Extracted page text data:

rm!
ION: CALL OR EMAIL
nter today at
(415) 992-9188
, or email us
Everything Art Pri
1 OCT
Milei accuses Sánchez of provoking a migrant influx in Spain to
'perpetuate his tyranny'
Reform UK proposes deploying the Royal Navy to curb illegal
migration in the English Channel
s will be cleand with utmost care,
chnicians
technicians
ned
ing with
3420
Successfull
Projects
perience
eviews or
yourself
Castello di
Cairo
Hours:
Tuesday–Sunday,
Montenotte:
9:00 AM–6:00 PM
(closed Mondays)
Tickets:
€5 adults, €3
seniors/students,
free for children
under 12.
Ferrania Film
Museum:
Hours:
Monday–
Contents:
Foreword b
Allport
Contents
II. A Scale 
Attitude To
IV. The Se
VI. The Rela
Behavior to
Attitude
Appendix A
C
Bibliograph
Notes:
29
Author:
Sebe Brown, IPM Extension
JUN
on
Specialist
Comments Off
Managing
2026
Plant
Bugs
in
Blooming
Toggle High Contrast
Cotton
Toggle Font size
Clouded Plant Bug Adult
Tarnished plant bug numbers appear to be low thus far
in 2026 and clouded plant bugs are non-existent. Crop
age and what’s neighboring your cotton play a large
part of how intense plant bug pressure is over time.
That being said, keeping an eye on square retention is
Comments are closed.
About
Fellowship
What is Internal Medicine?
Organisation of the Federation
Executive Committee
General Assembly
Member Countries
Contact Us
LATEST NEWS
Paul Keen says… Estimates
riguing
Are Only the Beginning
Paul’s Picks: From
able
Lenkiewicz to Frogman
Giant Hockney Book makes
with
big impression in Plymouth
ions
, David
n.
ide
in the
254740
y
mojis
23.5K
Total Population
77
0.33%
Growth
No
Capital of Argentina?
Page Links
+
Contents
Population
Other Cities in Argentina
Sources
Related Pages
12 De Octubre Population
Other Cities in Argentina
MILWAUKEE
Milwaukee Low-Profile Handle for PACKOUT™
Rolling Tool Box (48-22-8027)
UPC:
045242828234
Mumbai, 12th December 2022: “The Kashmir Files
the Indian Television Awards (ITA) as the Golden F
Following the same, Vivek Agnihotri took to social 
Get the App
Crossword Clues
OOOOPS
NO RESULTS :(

• Exercise description
Nothing in the data above should change. Please copy it all.

• Result for this task
rm!
ION: CALL OR EMAIL
nter today at
(415) 992-9188
, or email us
Everything Art Pri
1 OCT
Milei accuses Sánchez of provoking a migrant influx in Spain to
'perpetuate his tyranny'
Reform UK proposes deploying the Royal Navy to curb illegal
migration in the English Channel
s will be cleand with utmost care,
chnicians
technicians
ned
ing with
3420
Successfull
Projects
perience
eviews or
yourself
Castello di
Cairo
Hours:
Tuesday–Sunday,
Montenotte:
9:00 AM–6:00 PM
(closed Mondays)
Tickets:
€5 adults, €3
seniors/students,
free for children
under 12.
Ferrania Film
Museum:
Hours:
Monday–
Contents:
Foreword b
Allport
Contents
II. A Scale 
Attitude To
IV. The Se
VI. The Rela
Behavior to
Attitude
Appendix A
C
Bibliograph
Notes:
29
Author:
Sebe Brown, IPM Extension
JUN
on
Specialist
Comments Off
Managing
2026
Plant
Bugs
in
Blooming
Toggle High Contrast
Cotton
Toggle Font size
Clouded Plant Bug Adult
Tarnished plant bug numbers appear to be low thus far
in 2026 and clouded plant bugs are non-existent. Crop
age and what’s neighboring your cotton play a large
part of how intense plant bug pressure is over time.
That being said, keeping an eye on square retention is
Comments are closed.
About
Fellowship
What is Internal Medicine?
Organisation of the Federation
Executive Committee
General Assembly
Member Countries
Contact Us
LATEST NEWS
Paul Keen says… Estimates
riguing
Are Only the Beginning
Paul’s Picks: From
able
Lenkiewicz to Frogman
Giant Hockney Book makes
with
big impression in Plymouth
ions
, David
n.
ide
in the
254740
y
mojis
23.5K
Total Population
77
0.33%
Growth
No
Capital of Argentina?
Page Links
+
Contents
Population
Other Cities in Argentina
Sources
Related Pages
12 De Octubre Population
Other Cities in Argentina
MILWAUKEE
Milwaukee Low-Profile Handle for PACKOUT™
Rolling Tool Box (48-22-8027)
UPC:
045242828234
Mumbai, 12th December 2022: “The Kashmir Files
the Indian Television Awards (ITA) as the Golden F
Following the same, Vivek Agnihotri took to social 
Get the App
Crossword Clues
OOOOPS
NO RESULTS :(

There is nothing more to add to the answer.